Destinado aos trabalhadores autônomos que não possuem local físico para desempenhar atividades profissionais, os ambientes colaborativos incentivam a abertura de novos empreendimentos e auxiliam empreendedores a reduzirem custos fixos. Em Criciúma, a lei n° 6.652, de 16 de novembro de 2015, garante o funcionamento de ambientes colaborativos, como escritórios virtuais, espaços de coworking, incubadoras de empresas, entre outros locais.

Alterada pelo Poder Legislativo e sancionada pelo prefeito de Criciúma, Clésio Salvaro, a lei pretende fomentar e viabilizar a abertura de novas empresas na cidade, incentivando a regularidade fiscal de pequenos empreendimentos. De acordo com o secretário municipal da Fazenda, Robson Gotuzzo, a lei era direcionada apenas para escritórios virtuais.

“Muitos escritórios virtuais somente recebem correspondências. Empresários nos procuraram e pediram a alteração da lei, incentivando a abertura de ambientes colaborativos, onde autônomos podem trocar experiências em um local estruturado.

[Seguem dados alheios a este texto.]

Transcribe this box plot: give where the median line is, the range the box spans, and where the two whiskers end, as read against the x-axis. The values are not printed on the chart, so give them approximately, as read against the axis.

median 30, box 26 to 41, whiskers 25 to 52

É uma novidade que auxilia os microempreendedores”, conta o secretário. Empresas que possuem sede em Criciúma não podem se registrar com a mesma atividade no ambiente colaborativo.

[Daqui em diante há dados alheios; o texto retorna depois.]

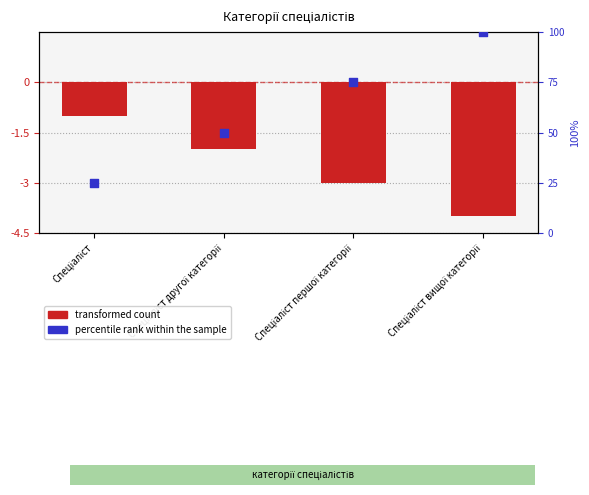

Which series contains the highest Y value?

Ідентифікатор (percentile rank)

O ambiente colaborativo deve atender os usuários com estrutura física com área de recepção de pessoas, serviço de atendimento telefônico, salas de reuniões, recebimento e armazenagem de pequenas encomendas e trabalho ocasional. Em 2016, conforme o Censo Coworking Brasil, foram registrados 378 espaços ativos no Brasil, sendo 18 em Santa Catarina.